Selected extract>
________________________________________
Desktop Virtualization and Thin Clients



Virtualization of the desktop is not as prevalent at this time as server virtualization, but many companies are investigating desktop virtualization and implementing pilots. Virtualization actually provides a layer between the hardware and software and provides a logical view of the computing resources. Therefore, each server acts like a group of servers, each disk drive functions like a pool of disks, and each desktop uses centralized computing power. Machine virtualization actually inserts a virtualization layer (hypervisor) between the operating system instances and hardware, whereas application virtualization inserts the layer between the application and the operating system. Therefore, when the user needs an application, the server software downloads the application to the machine and it runs as if it were installed. When the user is done, it is uninstalled and available for another user.
Top Tip: Desktop virtualization

"We used desktop virtualization to be able to run applications remotely during a disaster. We were able to do this during hurricane Gustav. This provided an up-time gain with minimal costs that we did not have in place for Katrina."
—Roger Champagne
Laitram

Top Tip: Desktop virtualization savings

"We are starting a desktop virtualization program. We anticipate a minimum of 15-20% savings"
________________________________________
Given data>

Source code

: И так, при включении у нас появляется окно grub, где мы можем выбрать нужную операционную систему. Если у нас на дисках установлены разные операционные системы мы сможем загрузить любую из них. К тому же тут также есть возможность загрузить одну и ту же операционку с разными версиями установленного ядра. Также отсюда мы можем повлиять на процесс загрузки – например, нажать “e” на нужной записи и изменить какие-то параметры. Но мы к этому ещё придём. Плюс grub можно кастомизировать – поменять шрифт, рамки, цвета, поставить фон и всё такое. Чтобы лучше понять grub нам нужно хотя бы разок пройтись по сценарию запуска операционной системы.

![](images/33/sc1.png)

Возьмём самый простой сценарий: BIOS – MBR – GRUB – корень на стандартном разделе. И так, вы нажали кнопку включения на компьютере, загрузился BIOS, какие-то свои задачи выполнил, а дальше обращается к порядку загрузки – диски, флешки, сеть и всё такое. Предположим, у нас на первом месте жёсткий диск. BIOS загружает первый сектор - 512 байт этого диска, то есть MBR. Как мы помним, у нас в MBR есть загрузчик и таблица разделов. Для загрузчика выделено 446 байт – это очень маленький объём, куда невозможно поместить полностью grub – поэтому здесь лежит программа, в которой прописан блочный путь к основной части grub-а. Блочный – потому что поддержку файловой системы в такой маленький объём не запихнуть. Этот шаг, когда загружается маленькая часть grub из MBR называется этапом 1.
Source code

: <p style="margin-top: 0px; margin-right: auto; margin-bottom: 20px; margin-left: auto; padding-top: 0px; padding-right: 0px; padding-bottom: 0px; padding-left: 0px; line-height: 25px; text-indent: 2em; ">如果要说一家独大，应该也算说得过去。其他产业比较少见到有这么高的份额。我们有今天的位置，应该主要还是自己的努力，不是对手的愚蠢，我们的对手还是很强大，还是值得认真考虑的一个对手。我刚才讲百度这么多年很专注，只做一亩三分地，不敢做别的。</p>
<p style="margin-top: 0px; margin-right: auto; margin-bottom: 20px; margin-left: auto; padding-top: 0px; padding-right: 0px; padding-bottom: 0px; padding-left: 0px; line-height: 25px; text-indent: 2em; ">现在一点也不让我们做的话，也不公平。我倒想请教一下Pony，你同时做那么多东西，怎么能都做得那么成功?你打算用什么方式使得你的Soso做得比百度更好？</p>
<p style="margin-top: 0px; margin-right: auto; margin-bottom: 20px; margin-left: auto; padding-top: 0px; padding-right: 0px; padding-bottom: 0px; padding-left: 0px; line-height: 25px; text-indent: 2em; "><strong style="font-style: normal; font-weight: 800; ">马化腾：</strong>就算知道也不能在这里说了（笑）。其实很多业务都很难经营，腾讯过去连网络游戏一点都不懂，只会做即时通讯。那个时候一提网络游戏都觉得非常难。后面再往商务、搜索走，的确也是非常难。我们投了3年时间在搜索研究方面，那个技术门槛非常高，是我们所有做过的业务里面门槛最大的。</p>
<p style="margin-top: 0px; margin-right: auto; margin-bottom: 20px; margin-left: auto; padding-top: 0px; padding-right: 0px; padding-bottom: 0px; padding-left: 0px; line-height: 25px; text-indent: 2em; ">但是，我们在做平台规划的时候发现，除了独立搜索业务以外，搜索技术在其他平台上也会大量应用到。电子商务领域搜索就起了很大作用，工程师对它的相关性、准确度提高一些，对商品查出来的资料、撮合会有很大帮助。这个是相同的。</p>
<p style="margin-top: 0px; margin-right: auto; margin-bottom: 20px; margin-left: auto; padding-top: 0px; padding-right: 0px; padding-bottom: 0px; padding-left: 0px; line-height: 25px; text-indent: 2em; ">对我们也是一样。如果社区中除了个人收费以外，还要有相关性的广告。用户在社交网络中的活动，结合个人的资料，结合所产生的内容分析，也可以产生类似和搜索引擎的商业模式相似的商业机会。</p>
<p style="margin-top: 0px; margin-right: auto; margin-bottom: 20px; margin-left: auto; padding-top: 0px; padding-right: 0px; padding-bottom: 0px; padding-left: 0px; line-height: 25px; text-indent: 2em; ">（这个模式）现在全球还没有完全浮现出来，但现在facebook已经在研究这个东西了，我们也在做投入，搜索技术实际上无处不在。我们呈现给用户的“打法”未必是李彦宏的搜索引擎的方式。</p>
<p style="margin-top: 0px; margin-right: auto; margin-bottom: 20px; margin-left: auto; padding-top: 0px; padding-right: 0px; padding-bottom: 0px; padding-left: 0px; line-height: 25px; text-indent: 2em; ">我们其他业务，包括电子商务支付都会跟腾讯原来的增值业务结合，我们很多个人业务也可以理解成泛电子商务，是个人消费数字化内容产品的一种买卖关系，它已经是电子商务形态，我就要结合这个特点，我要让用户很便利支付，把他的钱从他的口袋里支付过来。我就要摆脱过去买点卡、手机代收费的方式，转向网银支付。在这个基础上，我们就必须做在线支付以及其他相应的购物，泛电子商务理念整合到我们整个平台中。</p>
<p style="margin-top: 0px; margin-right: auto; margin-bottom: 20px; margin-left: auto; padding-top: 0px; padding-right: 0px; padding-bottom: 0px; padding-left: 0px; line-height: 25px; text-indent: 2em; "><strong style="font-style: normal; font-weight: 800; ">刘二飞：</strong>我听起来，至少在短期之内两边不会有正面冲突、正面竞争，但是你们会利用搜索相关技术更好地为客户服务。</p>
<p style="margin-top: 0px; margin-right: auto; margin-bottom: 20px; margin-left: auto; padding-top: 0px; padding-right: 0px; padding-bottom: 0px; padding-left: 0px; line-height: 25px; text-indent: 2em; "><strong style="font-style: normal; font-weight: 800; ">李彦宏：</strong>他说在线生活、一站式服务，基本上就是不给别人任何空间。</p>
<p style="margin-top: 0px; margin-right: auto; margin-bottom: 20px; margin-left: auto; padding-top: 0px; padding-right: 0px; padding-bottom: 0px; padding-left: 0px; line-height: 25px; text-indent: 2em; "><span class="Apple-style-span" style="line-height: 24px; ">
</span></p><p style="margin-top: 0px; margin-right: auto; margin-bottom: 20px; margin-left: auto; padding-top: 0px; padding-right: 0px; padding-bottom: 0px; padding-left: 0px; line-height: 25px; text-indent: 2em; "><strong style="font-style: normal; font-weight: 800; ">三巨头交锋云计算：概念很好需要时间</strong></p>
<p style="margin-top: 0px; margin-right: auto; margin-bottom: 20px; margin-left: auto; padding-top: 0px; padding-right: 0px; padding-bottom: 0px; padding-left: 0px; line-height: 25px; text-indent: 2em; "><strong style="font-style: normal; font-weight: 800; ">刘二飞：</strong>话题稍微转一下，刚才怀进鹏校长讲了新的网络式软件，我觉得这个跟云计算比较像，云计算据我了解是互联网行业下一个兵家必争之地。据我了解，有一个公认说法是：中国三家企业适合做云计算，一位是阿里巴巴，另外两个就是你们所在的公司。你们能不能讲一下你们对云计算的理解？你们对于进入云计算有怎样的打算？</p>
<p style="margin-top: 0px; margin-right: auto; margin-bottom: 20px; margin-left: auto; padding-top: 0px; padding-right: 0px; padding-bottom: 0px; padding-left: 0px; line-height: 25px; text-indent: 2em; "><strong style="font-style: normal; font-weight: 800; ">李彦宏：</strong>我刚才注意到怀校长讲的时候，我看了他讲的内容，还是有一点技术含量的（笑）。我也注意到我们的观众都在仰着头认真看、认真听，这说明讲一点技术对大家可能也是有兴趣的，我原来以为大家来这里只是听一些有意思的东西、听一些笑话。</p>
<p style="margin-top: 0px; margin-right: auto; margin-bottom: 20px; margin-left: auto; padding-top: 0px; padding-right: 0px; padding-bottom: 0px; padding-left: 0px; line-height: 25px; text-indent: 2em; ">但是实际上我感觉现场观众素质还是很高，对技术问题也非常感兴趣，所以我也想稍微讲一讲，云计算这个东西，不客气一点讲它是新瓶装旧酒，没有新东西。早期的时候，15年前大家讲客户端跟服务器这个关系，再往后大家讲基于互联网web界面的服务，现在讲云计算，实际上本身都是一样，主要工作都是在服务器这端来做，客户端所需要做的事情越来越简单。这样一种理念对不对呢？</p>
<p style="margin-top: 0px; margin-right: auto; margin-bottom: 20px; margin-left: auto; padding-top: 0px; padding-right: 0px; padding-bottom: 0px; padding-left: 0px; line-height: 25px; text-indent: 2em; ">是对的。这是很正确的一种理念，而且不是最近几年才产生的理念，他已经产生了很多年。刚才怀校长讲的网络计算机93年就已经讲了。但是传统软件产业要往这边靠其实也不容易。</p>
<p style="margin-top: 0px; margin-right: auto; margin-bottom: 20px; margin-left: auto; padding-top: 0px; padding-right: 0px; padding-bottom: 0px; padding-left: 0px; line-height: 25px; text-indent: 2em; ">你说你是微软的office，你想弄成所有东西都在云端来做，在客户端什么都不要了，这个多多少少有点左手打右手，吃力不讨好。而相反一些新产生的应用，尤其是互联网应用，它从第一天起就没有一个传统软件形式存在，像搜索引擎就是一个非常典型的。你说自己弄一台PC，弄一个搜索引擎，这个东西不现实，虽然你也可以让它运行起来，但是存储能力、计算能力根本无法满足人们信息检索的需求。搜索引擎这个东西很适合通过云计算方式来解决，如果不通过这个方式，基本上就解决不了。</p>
________________________________________
Tasks and exercises>
1. How many lines in the rows above contain the string "span"? Case counts, so reply with the number alone.
2. What would come next in the desktop virtualization passage? Continue it from its last line.

Results for the exercise>
1. 2

2.
—Paul Kay
Long Term Care Group

Desktop virtualization moves the end-user operating environment from a dedicated piece of hardware in a local PC to a virtual machine on shared hardware. You can virtualize applications by hosting, updating, and patching a single application instance and delivering the functionality over the network rather than deploying and maintaining instances on each individual PC. It is a viable option for cost reduction depending on the application and business needs. You are able to realize cost savings in virtualizing clients by decreasing support and maintenance costs, and reducing downtime due to desktop issues. One company reduced desktop total cost of ownership by an estimated 20 percent by virtualizing desktops and centralizing desktop management. With a virtualized desktop environment, you are able to access a desktop from any location using any device, which increases functionality and supports remote use.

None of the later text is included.